**抜粋**
##########

従来より凶悪なマルウェアとして知られる「Xagent」が、新たなバージョンではmacOSにも食指を動かしていることが分かりました。これまでは主にWindowsやAndroid、iOSが攻撃対象として警戒されていました。

ハッカーグループは大統領選にも影響を及ぼした?

Xagentを開発しているのは、ロシアの有名なハッカーグループAPT28です。同集団は、アメリカ大統領選の選挙結果に影響を及ぼしたのではないかと、まことしやかに囁かれるほどの影響力を有しています。
 
これまでのXagentは、WindowsやAndroid、iOS、LinuxといったOSが攻撃の対象でしたが、調査の結果、新たなバージョンではmacOSにも対応していることが判明しました。

怪しげなサイトからアプリは入手しないように

このマルウェアにMacが感染すると、端末内にバックドアが設けられ、パスワードやシステム構成、実行ファイルが攻撃者に筒抜けとなるのみならず、ディスプレイのスクリーンショット、Mac上にあるiOSバックアップでさえも入手されてしまいます。
 
感染経路については不明ですが、詐欺まがいのアドウェアMacKeeperなどを通して、ユーザーの間に流布されていくのではないか、とみられています。
 
対策としては、公式App Storeか著名な開発者以外からはアプリをダウンロードしないようにすることが薦められています。

##########

**作業指示**
- a) 「Xagentを開発しているの」を含む語句で始まり「することが薦められています。」で終わる部分を、抜粋から一字も変えずに書き写してください。
- b) 次の(i)〜(iii)が抜粋の内容と合うかどうかを、それぞれ「はい」か「いいえ」で答え、判断の根拠となる抜粋中の語句をそのまま引用してください。
(i) Xagentを開発しているのは、ロシアのハッカーグループAPT28である。
(ii) Xagentの感染経路は、MacKeeperであると確認されている。
(iii) Xagentは以前から、macOSを主な攻撃対象としていた。

##########

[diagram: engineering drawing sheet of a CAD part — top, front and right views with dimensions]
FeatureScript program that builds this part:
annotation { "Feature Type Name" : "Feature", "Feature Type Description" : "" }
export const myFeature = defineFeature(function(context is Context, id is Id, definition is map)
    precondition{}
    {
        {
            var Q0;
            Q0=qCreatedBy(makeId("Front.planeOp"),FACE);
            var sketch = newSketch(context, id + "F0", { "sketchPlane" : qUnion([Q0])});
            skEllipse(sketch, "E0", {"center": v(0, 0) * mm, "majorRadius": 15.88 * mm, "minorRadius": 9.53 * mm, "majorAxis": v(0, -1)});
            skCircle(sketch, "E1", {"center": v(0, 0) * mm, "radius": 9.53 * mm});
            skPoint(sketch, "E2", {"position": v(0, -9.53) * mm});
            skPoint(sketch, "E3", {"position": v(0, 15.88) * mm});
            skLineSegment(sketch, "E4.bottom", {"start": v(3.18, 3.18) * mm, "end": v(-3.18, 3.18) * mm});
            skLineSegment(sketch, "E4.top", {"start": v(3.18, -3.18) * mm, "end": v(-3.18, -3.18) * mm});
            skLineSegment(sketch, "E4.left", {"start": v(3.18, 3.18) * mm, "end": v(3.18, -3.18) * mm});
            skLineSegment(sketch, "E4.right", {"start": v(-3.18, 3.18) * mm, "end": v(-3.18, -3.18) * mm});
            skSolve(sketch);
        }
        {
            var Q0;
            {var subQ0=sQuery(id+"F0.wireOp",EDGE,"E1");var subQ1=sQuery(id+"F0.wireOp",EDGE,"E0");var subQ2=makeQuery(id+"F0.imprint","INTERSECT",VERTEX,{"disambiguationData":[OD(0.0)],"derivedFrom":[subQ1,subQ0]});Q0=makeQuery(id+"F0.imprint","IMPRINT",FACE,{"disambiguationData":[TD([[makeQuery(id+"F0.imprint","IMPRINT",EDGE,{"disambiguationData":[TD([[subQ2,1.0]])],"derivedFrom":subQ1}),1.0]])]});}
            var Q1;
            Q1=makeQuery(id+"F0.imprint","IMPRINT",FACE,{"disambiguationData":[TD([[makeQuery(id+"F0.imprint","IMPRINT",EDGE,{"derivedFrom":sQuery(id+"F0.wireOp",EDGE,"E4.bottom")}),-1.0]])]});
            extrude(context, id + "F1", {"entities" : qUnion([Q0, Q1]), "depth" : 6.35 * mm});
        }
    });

##########

**回答**
- a)
Xagentを開発しているのは、ロシアの有名なハッカーグループAPT28です。同集団は、アメリカ大統領選の選挙結果に影響を及ぼしたのではないかと、まことしやかに囁かれるほどの影響力を有しています。
 
これまでのXagentは、WindowsやAndroid、iOS、LinuxといったOSが攻撃の対象でしたが、調査の結果、新たなバージョンではmacOSにも対応していることが判明しました。

怪しげなサイトからアプリは入手しないように

このマルウェアにMacが感染すると、端末内にバックドアが設けられ、パスワードやシステム構成、実行ファイルが攻撃者に筒抜けとなるのみならず、ディスプレイのスクリーンショット、Mac上にあるiOSバックアップでさえも入手されてしまいます。
 
感染経路については不明ですが、詐欺まがいのアドウェアMacKeeperなどを通して、ユーザーの間に流布されていくのではないか、とみられています。
 
対策としては、公式App Storeか著名な開発者以外からはアプリをダウンロードしないようにすることが薦められています。

- b)
(i) はい。「Xagentを開発しているのは、ロシアの有名なハッカーグループAPT28です。」
(ii) いいえ。「感染経路については不明ですが」
(iii) いいえ。「これまでは主にWindowsやAndroid、iOSが攻撃対象として警戒されていました。」